Source document –

Exeter University
- Full name: Exeter University Rugby Football Club
- Union: Devon RFU
- Founded: 1860; 166 years ago as St Luke's College
- Location: Exeter, Devon, England
- Ground: Topsham Sports Ground / University Rubber Crumb / Duckes Meadow
- League: National League 2 West
- 2025–26: 12th
| Team kit |

Official website
- eurfc.co.uk

= Exeter University RFC =

English rugby union club, based in Exeter, Devon

Exeter University Rugby Football Club (EURFC) is the University of Exeter's rugby club. The men's side has nine sides competing in BUCS competitions, as well as a Saturday XV, currently playing in National League 2 West – a level 4 league in the English rugby union system – following their promotion from South West Premier as champions in 2021–22. The University 1st XV compete in BUCS Super Rugby, the flagship university rugby league in the United Kingdom.

Having finished second in the league, EURFC's BUCS Super Rugby side secured the BUCS National Championship for the first time since 2016, with a 14–13 victory over Durham University in the final, whilst their Saturday XV side secured the South West Premier league title and with it, promotion to National 2 for the first time in the history of the club. In 2022, the club won the Devon Cup for the first time in 41 years, with a 54–32 victory over Exmouth.

The club also has a highly successful women's setup, with two teams competing in BUCS competition. Having won the Women's National Championship in 2018 and 2019, EURFC Women secured a return to the top flight of women's university rugby, after an unbeaten 2021–22 season.

Apply what you read –
**A)** Which grounds does the Exeter University RFC text list for the club?
**B)** Could you reproduce the Exeter University RFC text word for word, starting with "Exeter University Rugby Football Club (EURFC)" and going on through "the United Kingdom."?
**C)** Using the Exeter University RFC text, answer each of these:
(i) What was the score when the BUCS Super Rugby side beat Durham University in the final?
(ii) In which years did EURFC Women win the Women's National Championship?
(iii) Which union is the club part of?

Dataset content –
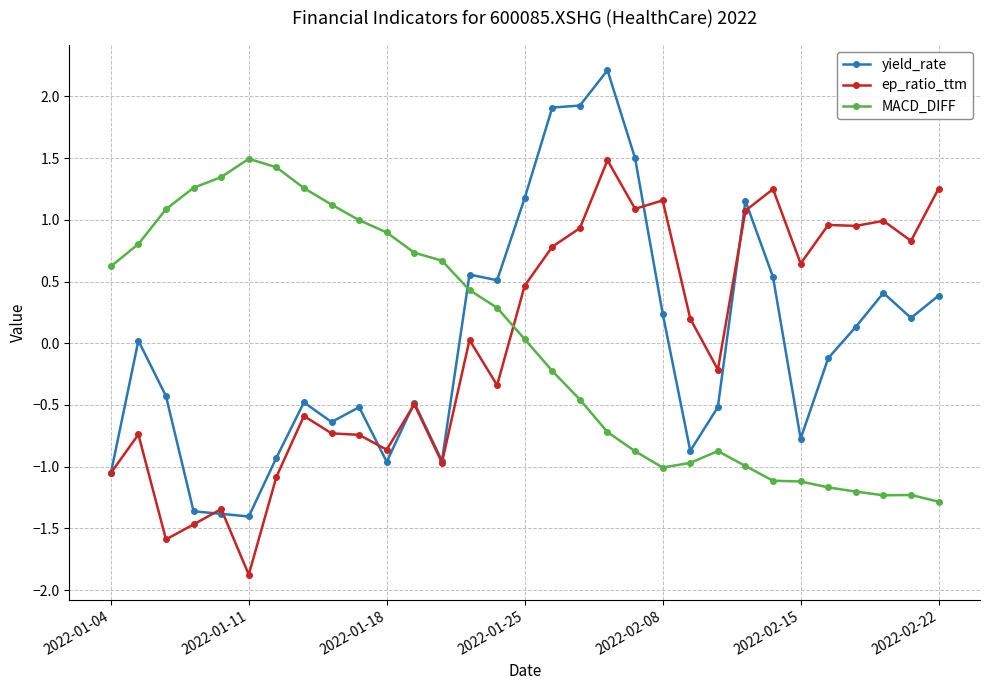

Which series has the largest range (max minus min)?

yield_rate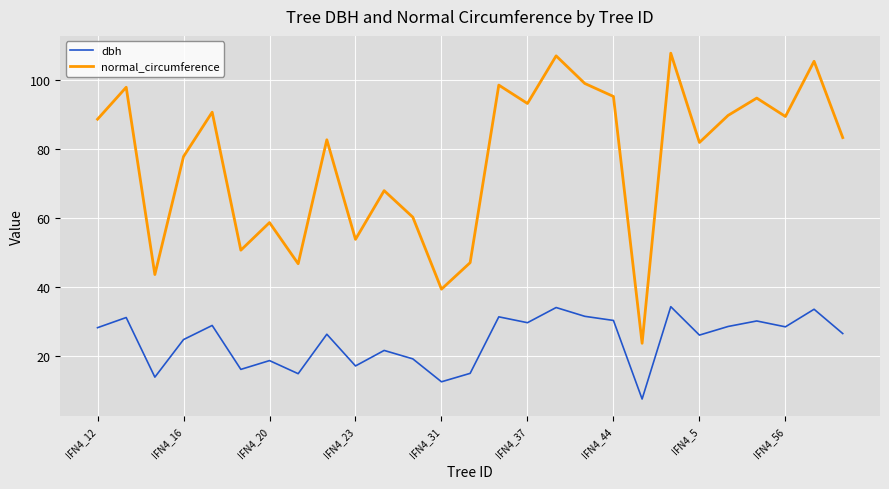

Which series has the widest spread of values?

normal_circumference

Results for the exercise –
**A)** Topsham Sports Ground, University Rubber Crumb, Duckes Meadow

**B)**
Exeter University Rugby Football Club (EURFC) is the University of Exeter's rugby club. The men's side has nine sides competing in BUCS competitions, as well as a Saturday XV, currently playing in National League 2 West – a level 4 league in the English rugby union system – following their promotion from South West Premier as champions in 2021–22. The University 1st XV compete in BUCS Super Rugby, the flagship university rugby league in the United Kingdom.

**C)**
(i) 14–13
(ii) 2018 and 2019
(iii) Devon RFU